Cai Qidong, He Boxue, Zhang Pengfei, Zhao Zhenyu, Peng Xiong, Zhang Yuqian, Xie Hui, Wang Xiang
Department of Thoracic Surgery, The Second Xiangya Hospital, Central South University, Changsha, 410011, Hunan, China.
Hunan Key Laboratory of Early Diagnosis and Precision Therapy, Department of Thoracic Surgery, The Second Xiangya Hospital, Central South University, Changsha, 410011, China.
J Transl Med. 2020 Dec 7;18(1):463. doi: 10.1186/s12967-020-02635-y.
Alternative splicing (AS) plays critical roles in generating protein diversity and complexity. Dysregulation of AS underlies the initiation and progression of tumors. Machine learning approaches have emerged as efficient tools to identify promising biomarkers. It is meaningful to explore pivotal AS events (ASEs) to deepen understanding and improve prognostic assessments of lung adenocarcinoma (LUAD) via machine learning algorithms.

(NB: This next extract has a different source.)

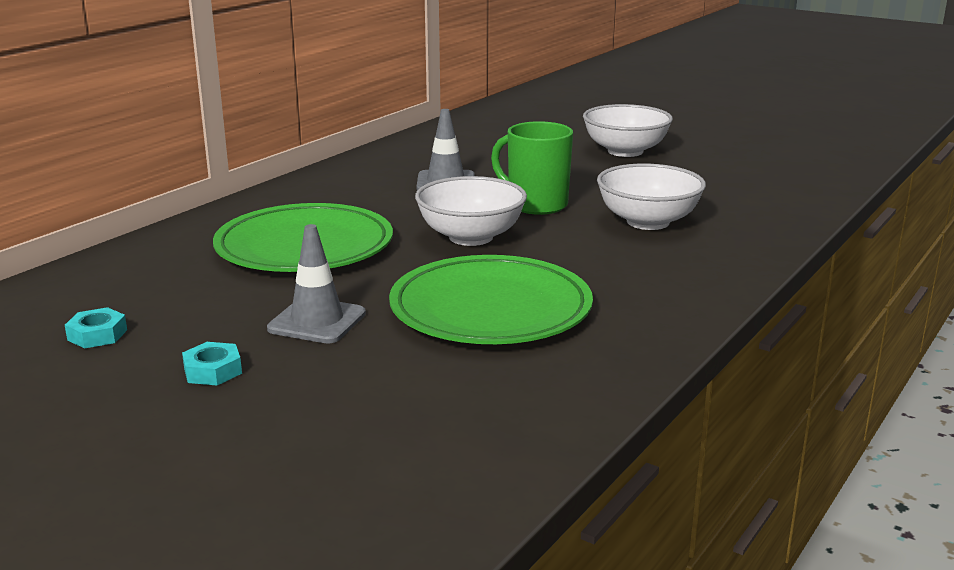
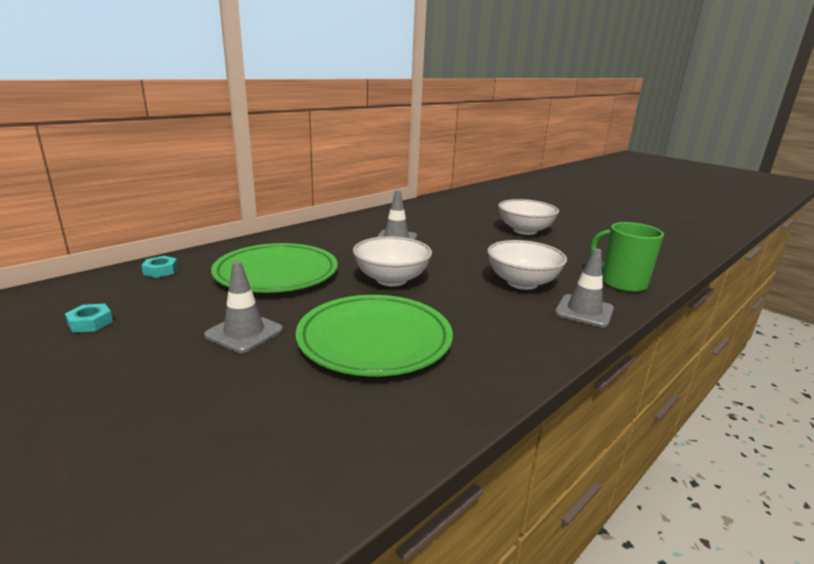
camera: 10 degrees right, 0 degrees up
turquoise nut [182,342,242,385] -> turquoise nut moved to [141,256,178,278]
green mug [491,121,573,215] -> green mug moved to [590,222,664,292]
none -> grey traffic cone [555,248,614,327]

RNA sequencing data and AS data were extracted from The Cancer Genome Atlas (TCGA) database and TCGA SpliceSeq database. Using several machine learning methods, we identified 24 pairs of LUAD-related ASEs implicated in splicing switches and a random forest-based classifiers for identifying lymph node metastasis (LNM) consisting of 12 ASEs. Furthermore, we identified key prognosis-related ASEs and established a 16-ASE-based prognostic model to predict overall survival for LUAD patients using Cox regression model, random survival forest analysis, and forward selection model. Bioinformatics analyses were also applied to identify underlying mechanisms and associated upstream splicing factors (SFs).
Each pair of ASEs was spliced from the same parent gene, and exhibited perfect inverse intrapair correlation (correlation coefficient = - 1). The 12-ASE-based classifier showed robust ability to evaluate LNM status of LUAD patients with the area under the receiver operating characteristic (ROC) curve (AUC) more than 0.7 in fivefold cross-validation. The prognostic model performed well at 1, 3, 5, and 10 years in both the training cohort and internal test cohort. Univariate and multivariate Cox regression indicated the prognostic model could be used as an independent prognostic factor for patients with LUAD. Further analysis revealed correlations between the prognostic model and American Joint Committee on Cancer stage, T stage, N stage, and living status. The splicing network constructed of survival-related SFs and ASEs depicts regulatory relationships between them.
In summary, our study provides insight into LUAD researches and managements based on these AS biomarkers.
可变剪接(AS)在产生蛋白质多样性和复杂性方面发挥着关键作用。AS失调是肿瘤发生和发展的基础。机器学习方法已成为识别有前景的生物标志物的有效工具。通过机器学习算法探索关键的AS事件(ASEs),以加深对肺腺癌(LUAD)的理解并改善其预后评估,具有重要意义。
从癌症基因组图谱(TCGA)数据库和TCGA SpliceSeq数据库中提取RNA测序数据和AS数据。使用多种机器学习方法,我们鉴定出24对与LUAD相关的涉及剪接开关的ASEs,以及一个由12个ASEs组成的基于随机森林的用于识别淋巴结转移(LNM)的分类器。此外,我们鉴定出关键的预后相关ASEs,并使用Cox回归模型、随机生存森林分析和向前选择模型建立了一个基于16个ASEs的预后模型,以预测LUAD患者的总生存期。还应用生物信息学分析来确定潜在机制和相关的上游剪接因子(SFs)。
每对ASEs均由同一个亲本基因剪接而来,并且在配对内呈现出完美的负相关(相关系数 = -1)。基于12个ASEs的分类器在五重交叉验证中显示出强大的评估LUAD患者LNM状态的能力,受试者操作特征(ROC)曲线下面积(AUC)超过0.7。该预后模型在训练队列和内部测试队列的1年、3年、5年和10年时表现良好。单因素和多因素Cox回归表明,该预后模型可作为LUAD患者的独立预后因素。进一步分析揭示了预后模型与美国癌症联合委员会分期、T分期、N分期和生存状态之间的相关性。由生存相关SFs和ASEs构建的剪接网络描绘了它们之间的调控关系。
总之,我们的研究基于这些AS生物标志物为LUAD的研究和管理提供了见解。